Furthermore, most of CAPP’s revenue comes from foreign-funded corporate members. Although CAPP refuses to make its revenue public, their site shows that their fees are based on each member’s oil production. The greater the production, the higher the fees. Since 97 per cent of the oil produced by CAPP’s corporate board members came from fully or majority foreign-owned corporations, those fees must account for about 97 per cent of CAPP’s revenue.

That doesn’t stop CAPP from gaily waving the Maple Leaf flag and claiming to speak for Canada’s national interest. Yet CAPP is but a copycat of its American big brother oil lobby group — the American Petroleum Institute (API). CAPP represents many of the same oil corporations as the API and shamelessly copies its brand of American petro-nationalism.

The API started a front group titled “Energy Citizens” in 2009. It promotes Big Oil’s interests, fights climate change legislation, appears to be citizen-based but is fully funded by the API. Five years later, CAPP started a similar front group and simply added the word “Canada“ to become “Canada’s Energy Citizens.” CAPP funds the grass-roots seeming group that oozes an ersatz brand of Canadian nationalism. What a fraud.

The deception evokes the ancient saying: “Why do you look at the speck of sawdust in your brother’s eye and pay no attention to the plank in your own eye?”

CAPP massively intervenes in Canadian elections. The federal government must close a loophole in the 2018 Election Modernization Act that bans foreign-owned corporations from participating in, and incurring expenses for election activities.
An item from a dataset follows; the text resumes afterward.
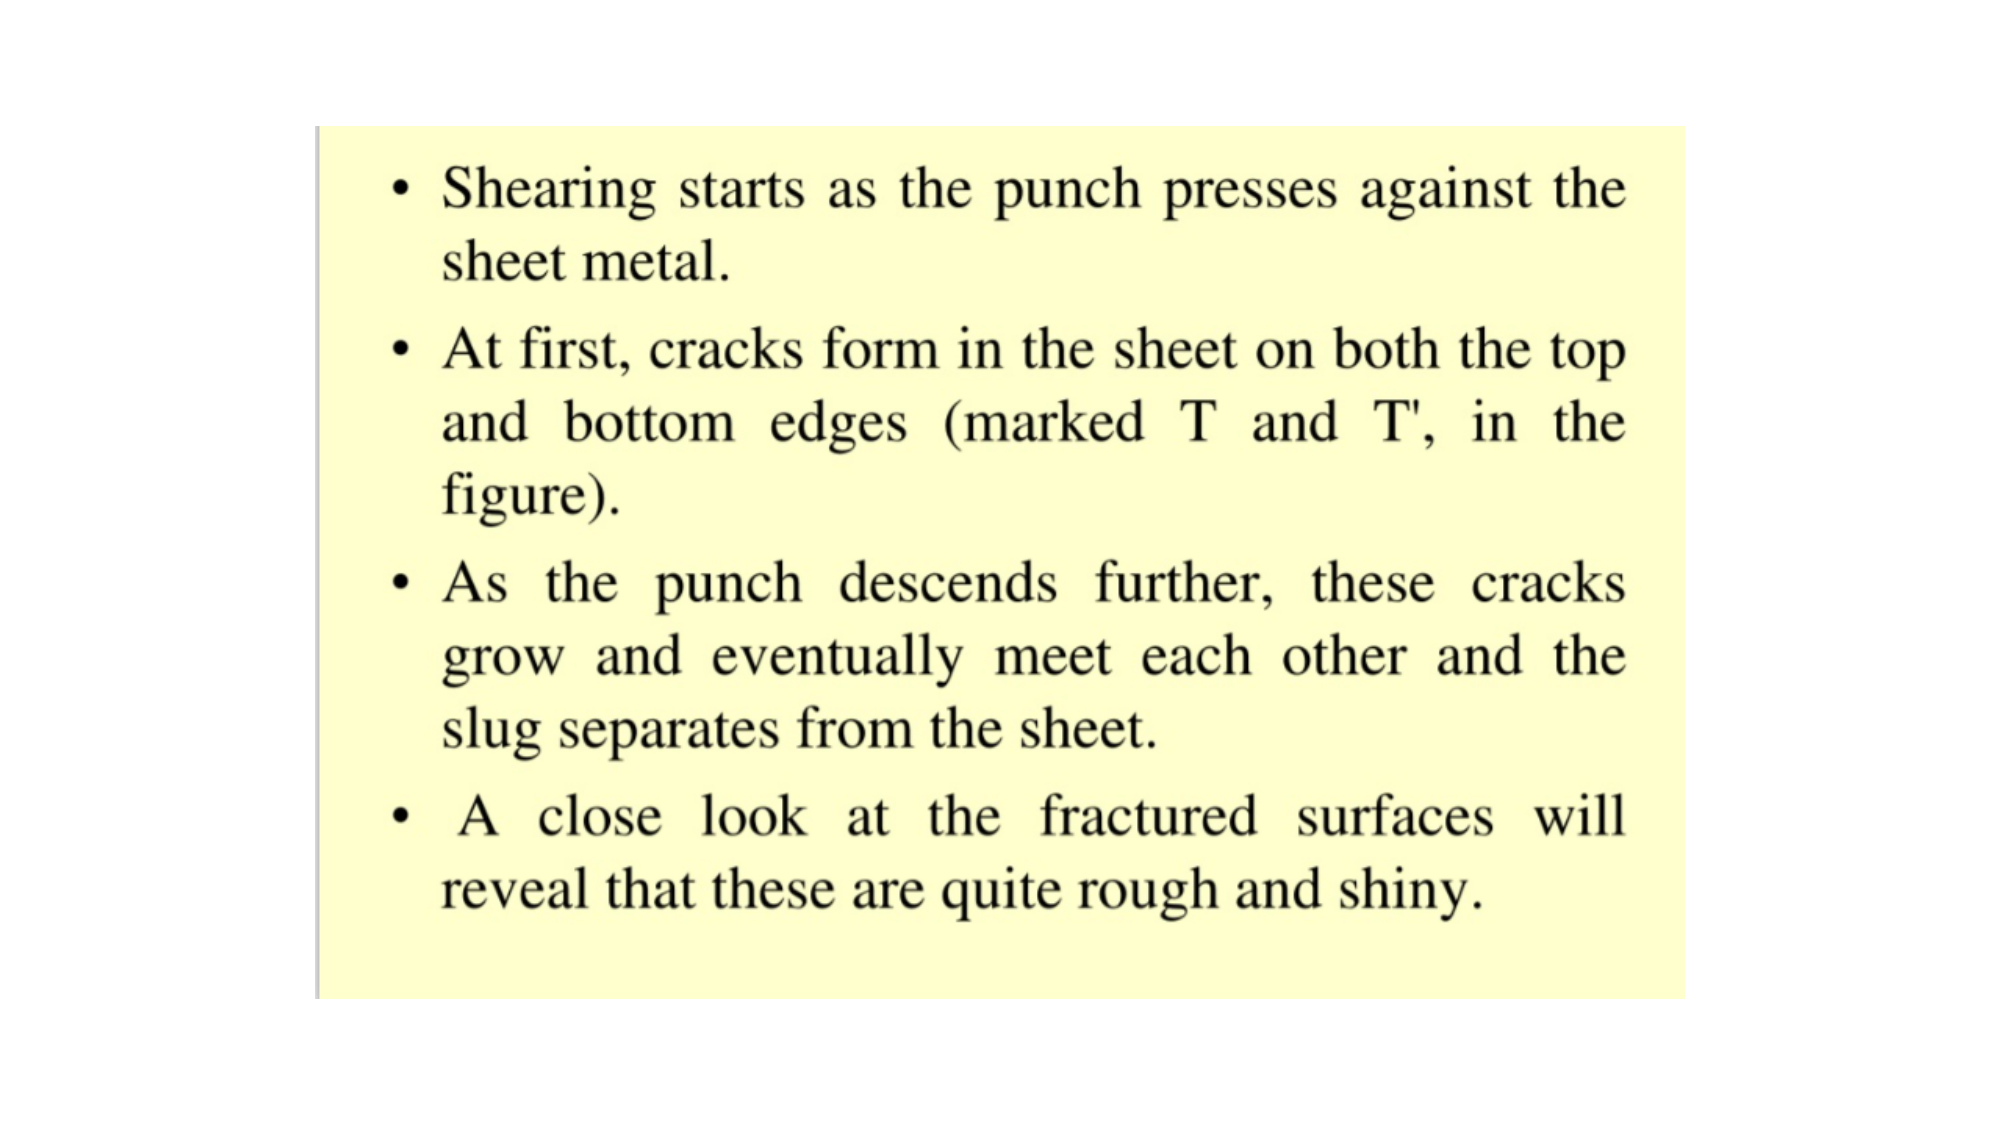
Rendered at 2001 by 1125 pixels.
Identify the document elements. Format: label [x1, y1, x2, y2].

The ban includes foreign-owned corporations headquartered abroad, but inexplicably allows election meddling if they list their headquarters in Canada. Closing the loophole would block CAPP, and all big foreign-funded corporations from interfering in our elections.

Gordon Laxer is author of the report “Posing as Canadian. How Big Foreign Oil Captures Canadian energy and climate policy” published by the Council of Canadians and the Canadian Centre for Policy Alternatives (B.C. and Saskatchewan offices). Laxer is the founding director of Parkland Institute at the University of Alberta. www.gordonlaxer.com.